READING PASSAGE -
For a personal example, it is difficult being so far away from my family (both nuclear and extended) since we have been so close my entire life, especially since I will be going through this pregnancy on the other side of the world from my best support system. The thing is, I would make the same decisions again because I think this is the best thing for us to do. The positive outcome of the 3 year separation from my loved ones is a respect and appreciation for how special, wonderful, and unique my family is, and the knowledge that I will never take them for granted and will cherish them for the rest of my life. When I think of all the wonderful opportunities we have been offered here in Japan, the friends we have made, the way our relationship has grown and matured, and the adventures we have had, I would not have changed a single thing. I am not merely passing time until the baby comes or we get back to the US to start school or careers, I am living my life to the fullest every day and loving the person I am becoming.

Jonathan and I were talking about our ideas about this pregnancy and the things we hoped/hope to do during the 9 months I am with child, and I confessed some interesting things. I have been reading mommy blogs and watching pregnancy shows on the internet, and it is very validating to see that I am not alone in feeling some of the things I feel and worrying about others. For example, I read a blog by a woman 9 months pregnant who runs a vegetarian restaurant in the UK. She had all these ideas about the superfoods she would eat and the way she would exercise and stay active (the previous year she had run a half marathon and planned to continue running), but none of it worked out. She was too sick to eat 99 percent of the food she ate previously, and just the thought of going outside in the heat to run made her nauseous. I totally identified with that! I feel like we try to put healthy, delicious food into our bodies and I had my mom mail me yoga tapes that I could do in all 3 trimesters, but I feel so terrible I cannot eat anything and the thought of doing anything more strenuous than walking to the car to drive to work makes me queasy.

I told Jonathan, (paraphrased) "I am glad that I don't have enough energy (from lack of food and normal pregnancy-related fatigue) to worry about being a bad mom. I just feel like I am doing what I have to in order to survive and that is it." He told me that was ridiculous, I am not a bad mom and it is not my fault that I cannot do some things for the baby that I wanted to. The truth is, I don't feel like a bad mom not because I don't have energy to feel like one, but because I don't waste my energy on negative emotions. I am doing the best that I can and even though it is not ideal, I am proud of myself for being happy and excited about the changes happening in our life. I know I complain about the morning sickness on this blog a lot, but this first hurdle is the hardest thing I have gone through in my life (and it is only the beginning of the journey!). I no longer enjoy something that I always have (food), and I am experiencing a lot of hormonal and physical changes right now that I know will culminate in an epic and probably very painful and exhausting birthing experience. Despite the hardship, Jonathan and I are ecstatic about this child and the amazing new paths our life will take us down in the coming decades.

RECORDS -
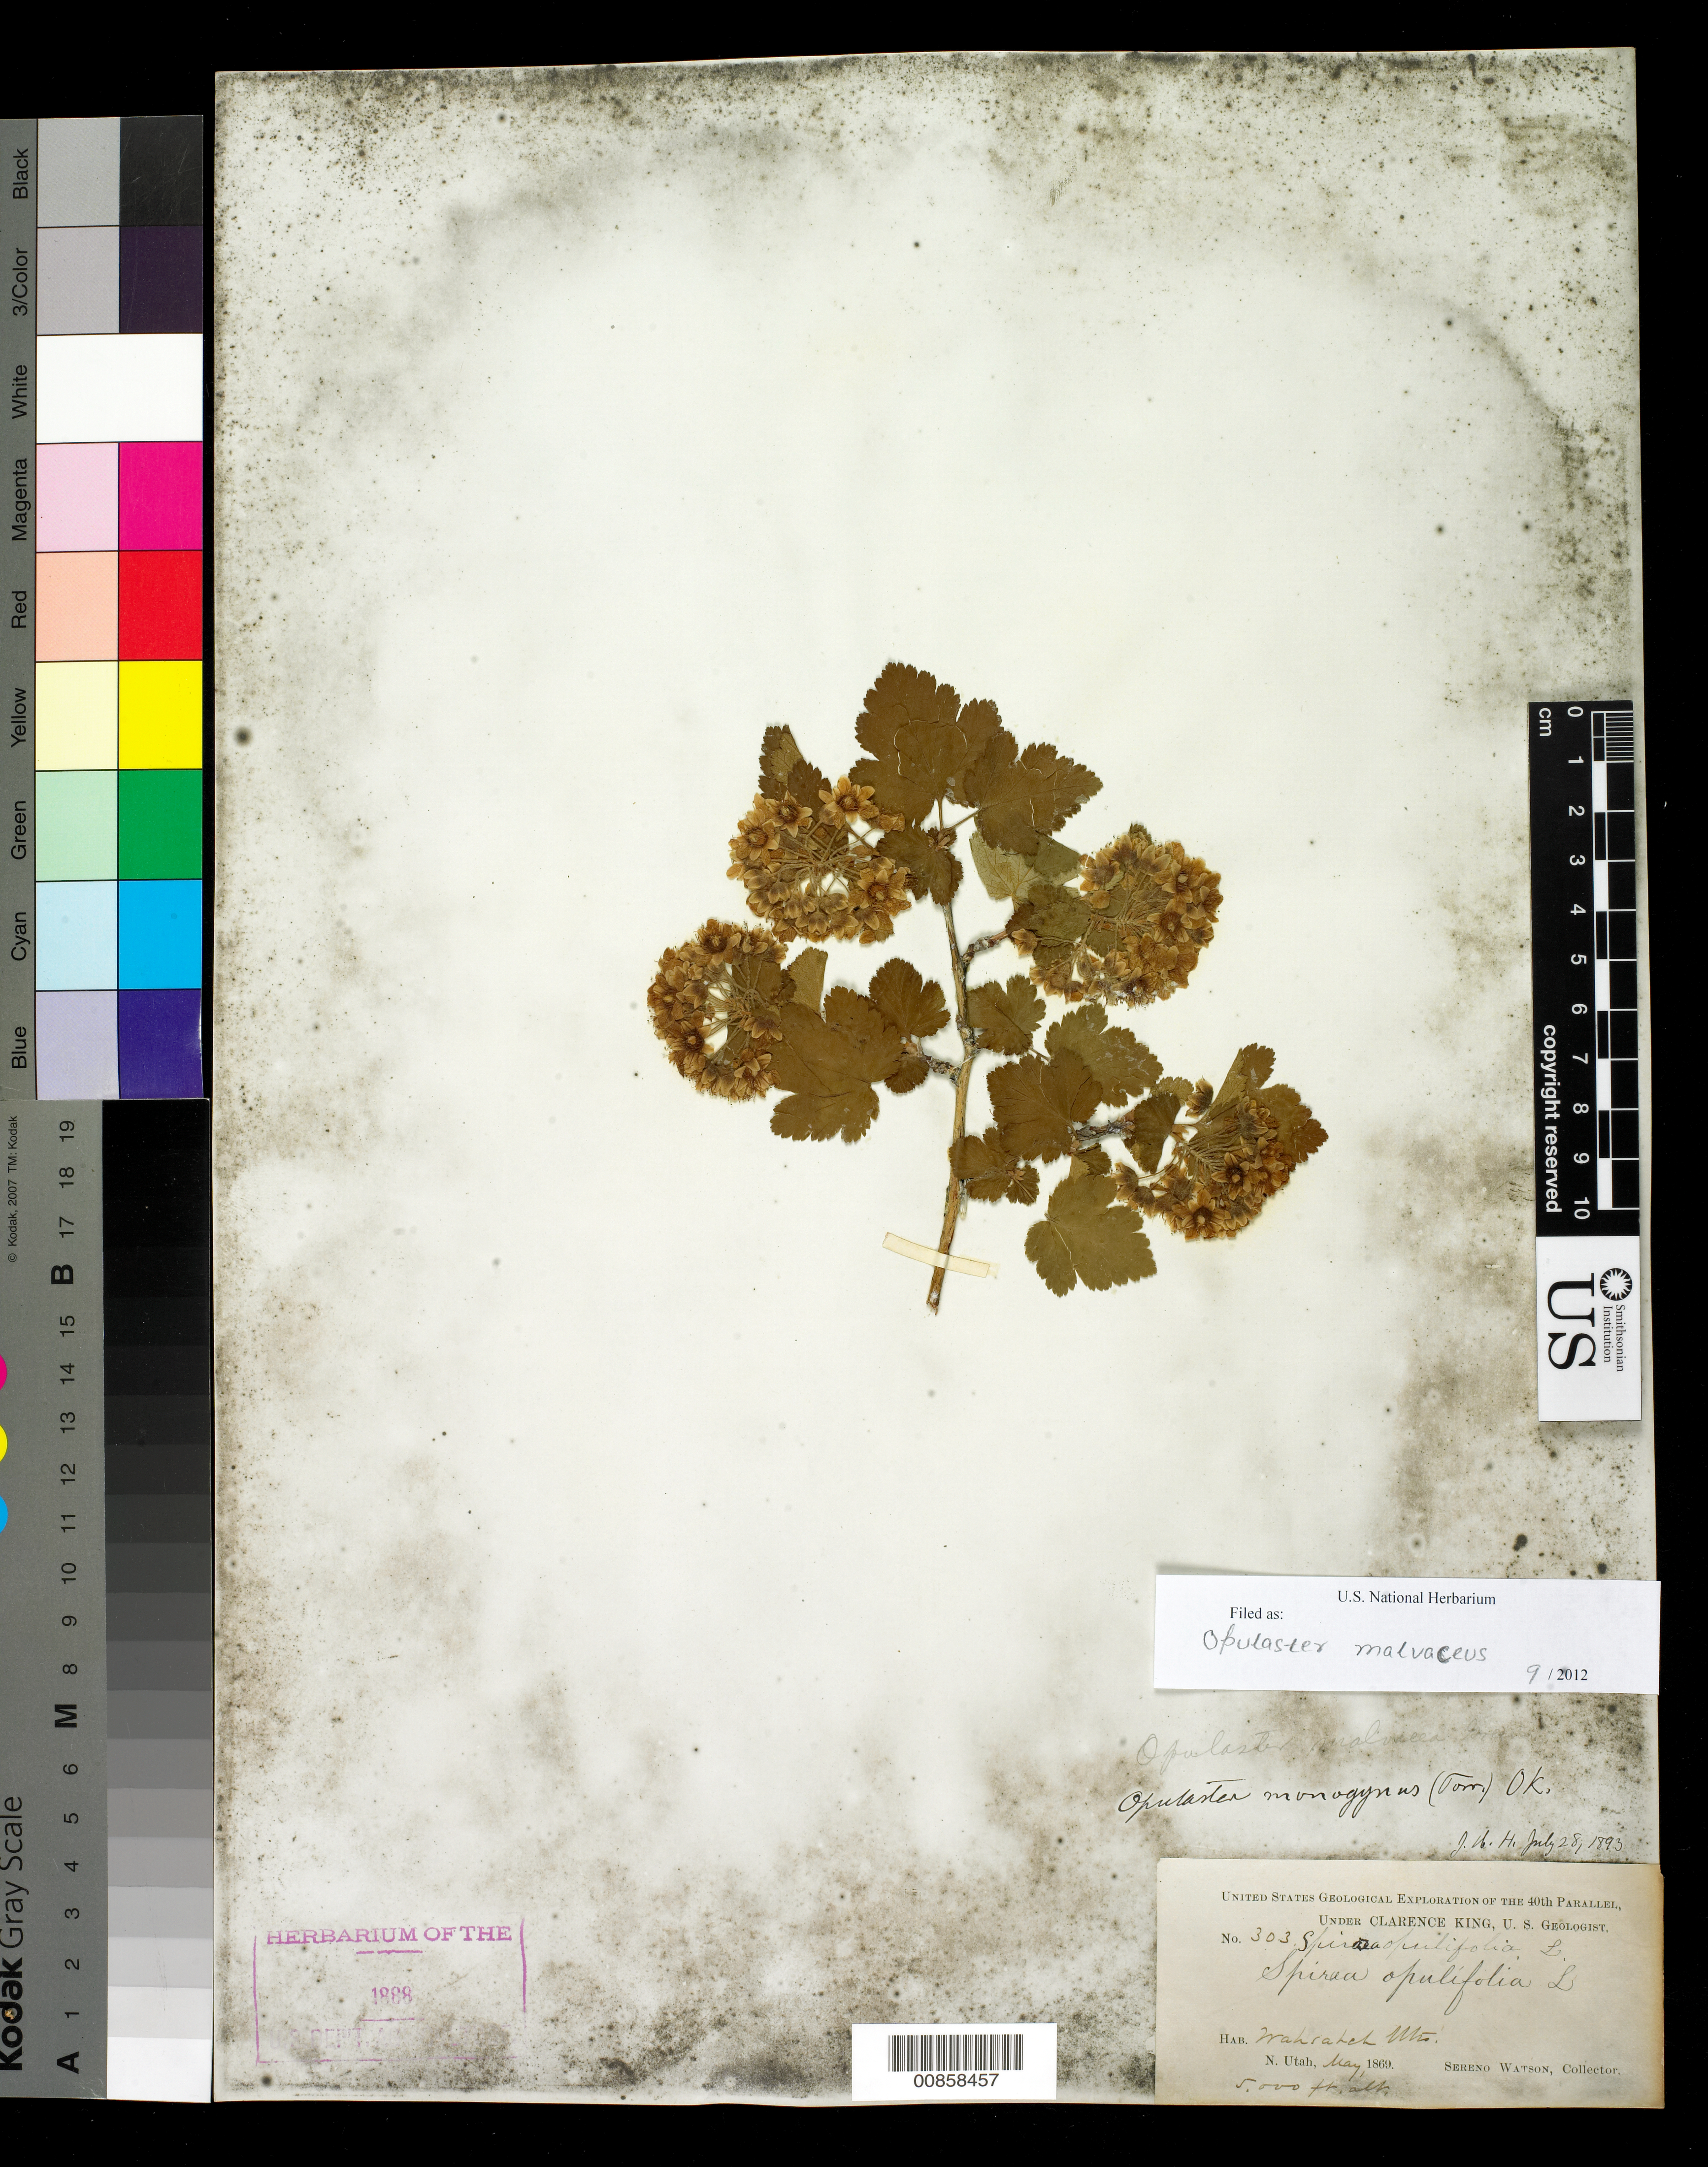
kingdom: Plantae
--
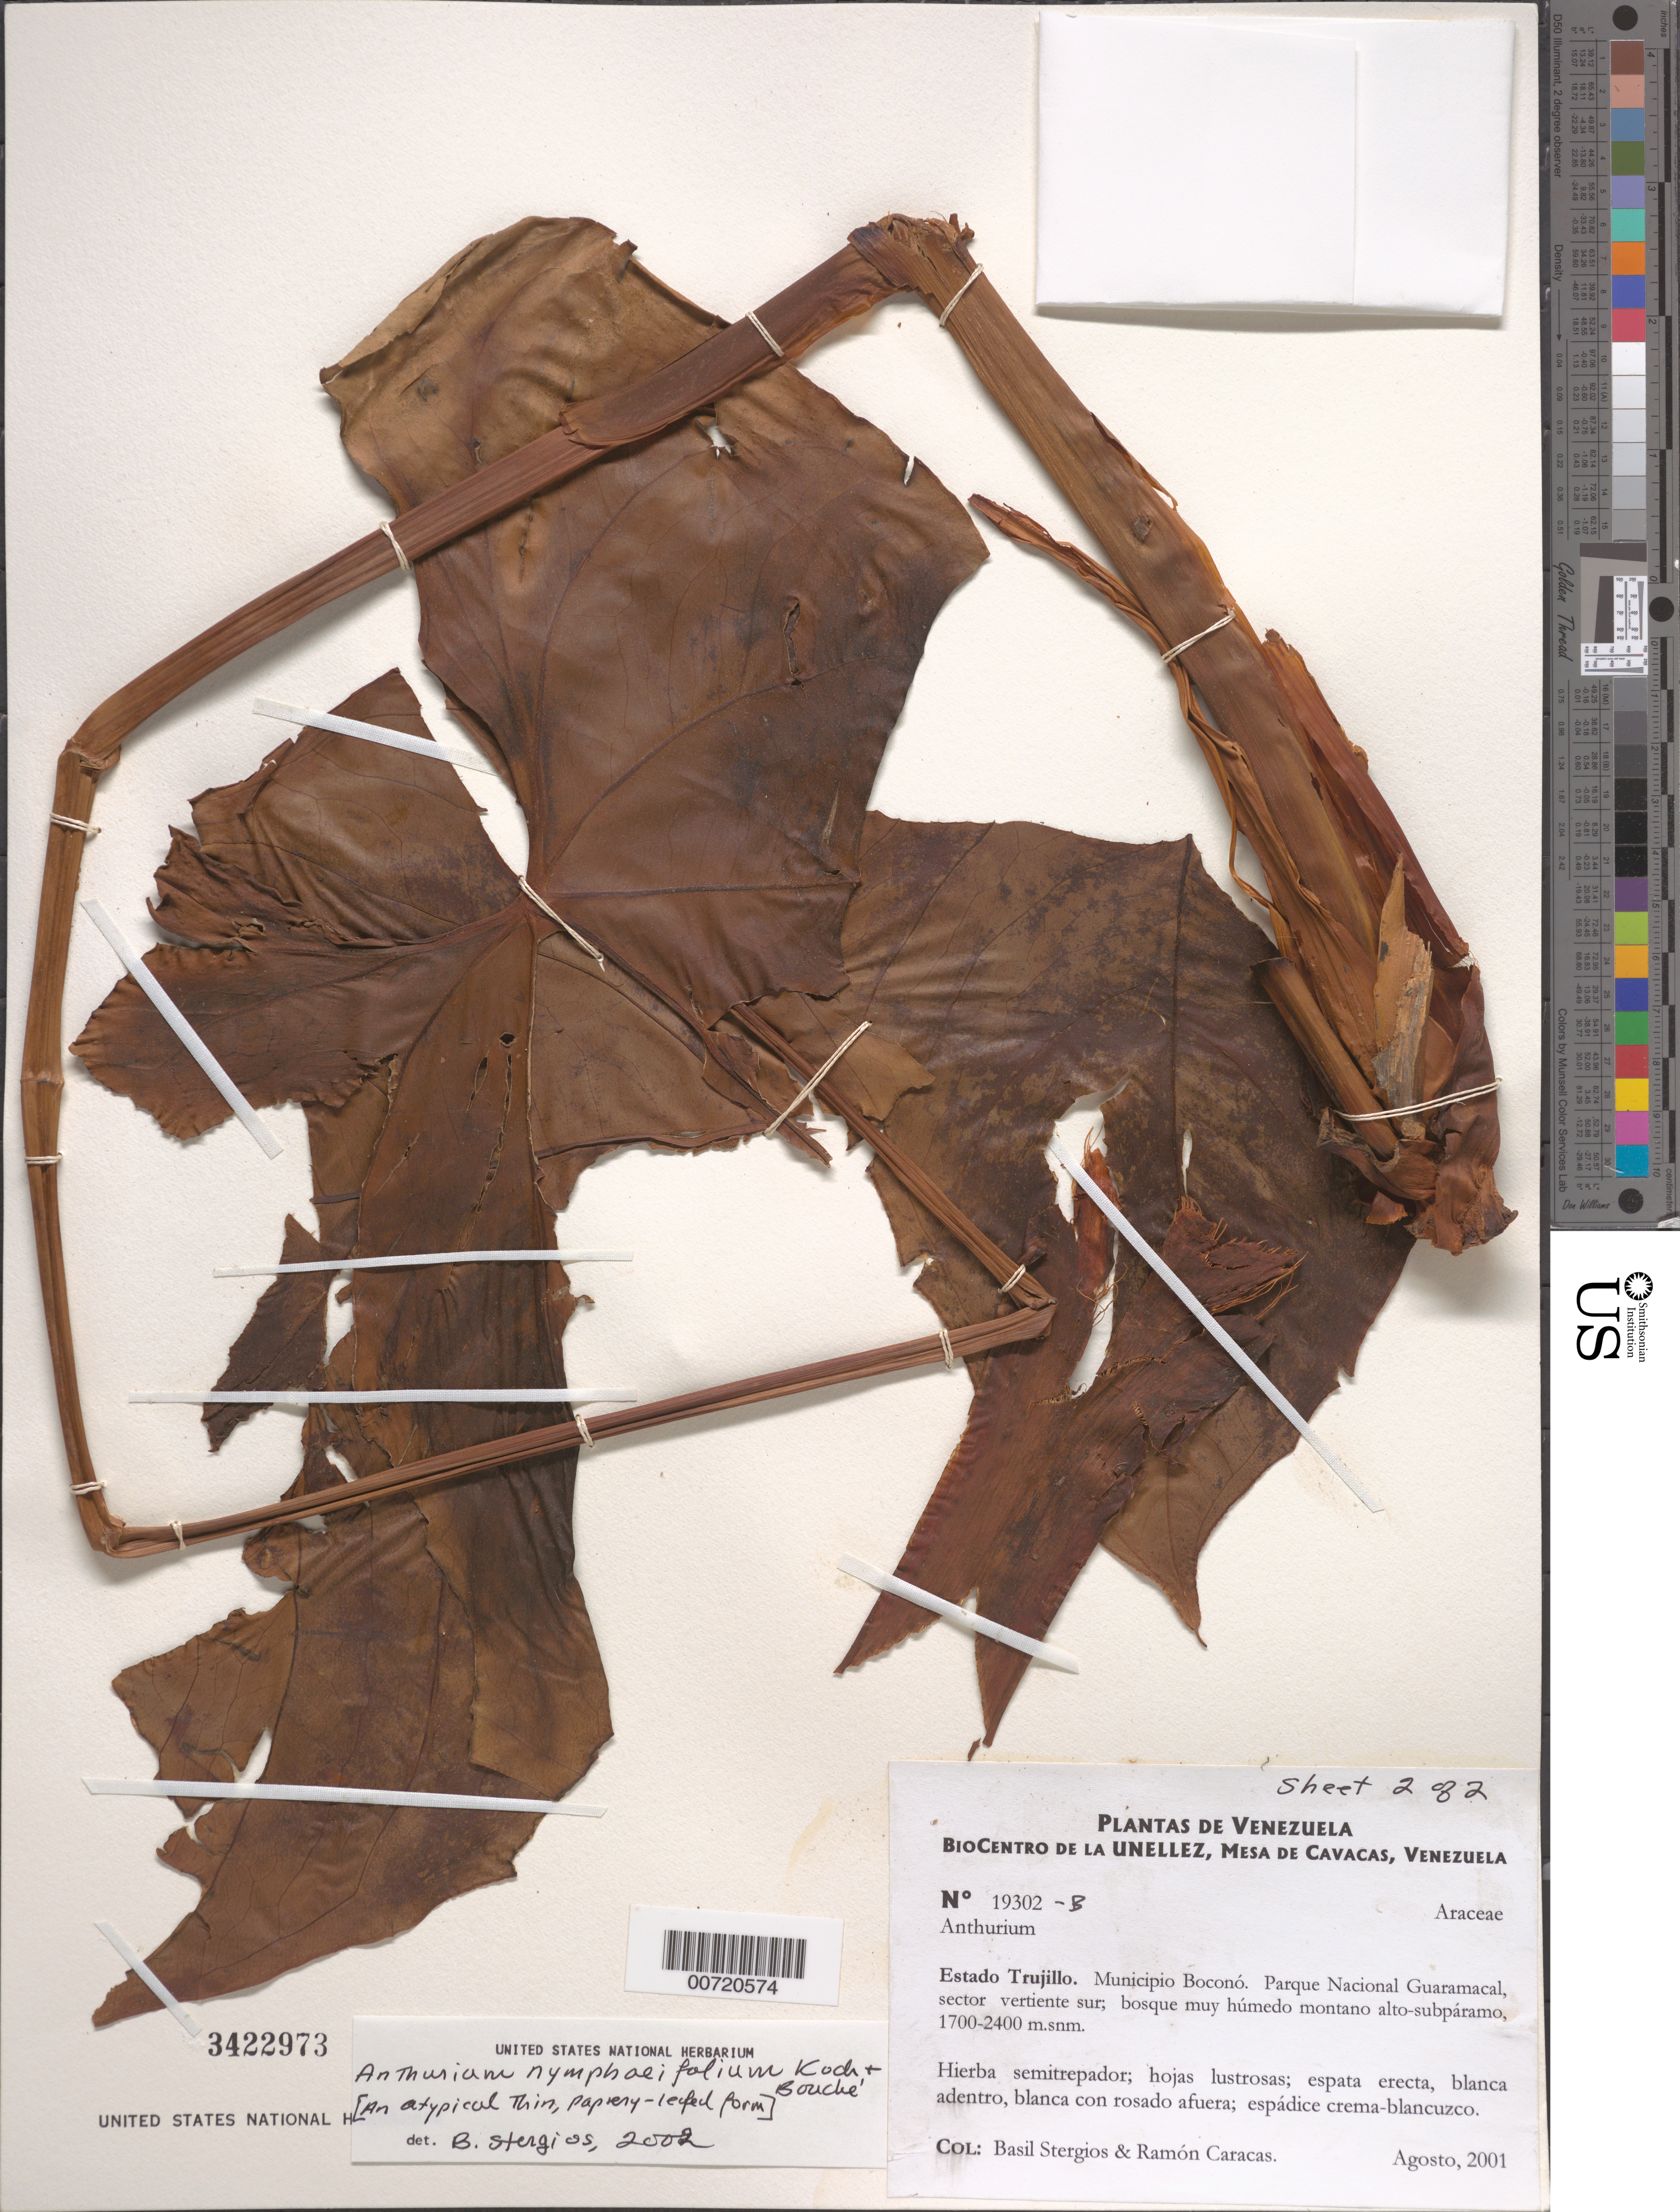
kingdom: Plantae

GIVEN INSTRUCTION - Could you carry on the blog post about being pregnant in Japan from where it stops?

RESPONSE -
All that said, the reason I got on to post today is this video. You absolutely have to watch it. It is from the Bloomington Ted Talks, and this guy (Shawn Achor) is funny, engaging, and very interesting. He is a Harvard professor who talks about happiness, human potential, and positive psychology. If you don't have 15 minutes to spare, just watch the first 2 minutes and you will have something to smile about the rest of the day.

Tuesday, June 28, 2011

A Night at Eiheiji



Hello all!

Whew it is pretty darn hot over here. The temperature in the staff room at my JHS is 90 (32C) and the humidity is high. Apparently we will not be turning on the A/C until someone passes out. I hope that someone is not the pregnant ALT sweltering at her desk. On the plus side, it is exam week, so the students are busy studying quietly for their big tests Thursday and Friday so I do not have to go to class and be the one to pass out.

Now it is time for that promised post about my overnight at Eiheiji Temple in northern Fukui. Yay! I have had a very busy month with trips all over the prefecture and the Car Rally which I co-planned with the amazing Grainne this past weekend (25th and 26th). On the 10th I went up to the Tojimbo area (3 hrs northeast of Ohi) for a fabulous birthday party where I got to hang out with Grainne, Hillary, Madeline (it was her birthday), and many other awesome people for a good portion of the evening. On the 18th I went to Eiheiji Temple to do an overnight stay at one of the largest and most famous zen temples in Japan. Eihieji is about 10km east of Fukui city, so it took us about 2.5 hours to get there.

Eiheiji temple is also a monastery which hosts over 200 monks. Jonathan and I visited Eiheiji and got an English tour of the buildings and grounds our first fall in Japan (2009). The founder of Soto Zen Buddhism, Dogen, founded Eiheiji in the 1200s, but due to multiple fires, the oldest building in the complex was built in the 1700s. There are rows of 600 year old trees planted by the 5th head monk (abbot). The place is just breathtakingly serene and beautiful. The grounds and buildings inspire quiet contemplation and seem to ooze patience and a great sense of calm.

We (over 20 foreign English teachers) arrived at the front gates around 1:15 and the overnight stay officially began at 2:00. We got little ribbons that notified the monks that we are overnight guests and allowed to wander around the meditation halls and sleeping areas that normal guests of the temple are not allowed to enter. We watched an informative movie, were able to wander the grounds on our own, were given the opportunity to take a bath, and then had dinner.

Dinner was very fancy, not the traditional monk fare. We received several courses of vegan food (zen monks do not eat meat or any animal products) that looked quite good, but my stomach was not happy with them. There were a lot of pickled foods and very pungent flavors like mushroom and miso. I struggled to eat as much as I could, but had quite a bit left over. After dinner, I told the head monk that I am pregnant and my nausea prevents me from being able to eat as much as I normally would. He seemed genuinely happy to hear that I was pregnant and apologized about the portion size. It is so Japanese to apologize for something that a) he did not know about and b) is in no way his fault! I apologized for not telling him beforehand and asked for a half portion at breakfast. I did not tell the temple I was pregnant before coming because I did not know if they would forbid me from staying overnight because of my 'condition.' You know, the whole 'It is easier to ask forgiveness than permission' thing. I figured if I waited until I had been there until 7 they would not make me leave. It turned out to not be a problem at all.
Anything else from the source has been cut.